-------- GIVEN DATA

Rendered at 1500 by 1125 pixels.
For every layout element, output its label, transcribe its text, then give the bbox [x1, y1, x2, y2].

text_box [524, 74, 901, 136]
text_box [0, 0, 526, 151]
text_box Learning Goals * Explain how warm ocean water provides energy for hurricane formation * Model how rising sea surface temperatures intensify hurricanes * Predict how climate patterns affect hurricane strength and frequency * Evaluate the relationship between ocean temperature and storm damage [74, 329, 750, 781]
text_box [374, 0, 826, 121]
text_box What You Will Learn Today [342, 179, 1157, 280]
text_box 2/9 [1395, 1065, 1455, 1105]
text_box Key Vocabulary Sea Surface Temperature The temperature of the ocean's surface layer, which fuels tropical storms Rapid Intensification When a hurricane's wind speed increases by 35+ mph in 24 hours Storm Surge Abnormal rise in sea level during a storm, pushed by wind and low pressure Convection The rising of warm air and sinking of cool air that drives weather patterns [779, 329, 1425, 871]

----------------

Repeat the listing above in full.

Rendered at 1500 by 1125 pixels.
For every layout element, output its label, transcribe its text, then give the bbox [x1, y1, x2, y2].

text_box [524, 74, 901, 136]
text_box [0, 0, 526, 151]
text_box Learning Goals * Explain how warm ocean water provides energy for hurricane formation * Model how rising sea surface temperatures intensify hurricanes * Predict how climate patterns affect hurricane strength and frequency * Evaluate the relationship between ocean temperature and storm damage [74, 329, 750, 781]
text_box [374, 0, 826, 121]
text_box What You Will Learn Today [342, 179, 1157, 280]
text_box 2/9 [1395, 1065, 1455, 1105]
text_box Key Vocabulary Sea Surface Temperature The temperature of the ocean's surface layer, which fuels tropical storms Rapid Intensification When a hurricane's wind speed increases by 35+ mph in 24 hours Storm Surge Abnormal rise in sea level during a storm, pushed by wind and low pressure Convection The rising of warm air and sinking of cool air that drives weather patterns [779, 329, 1425, 871]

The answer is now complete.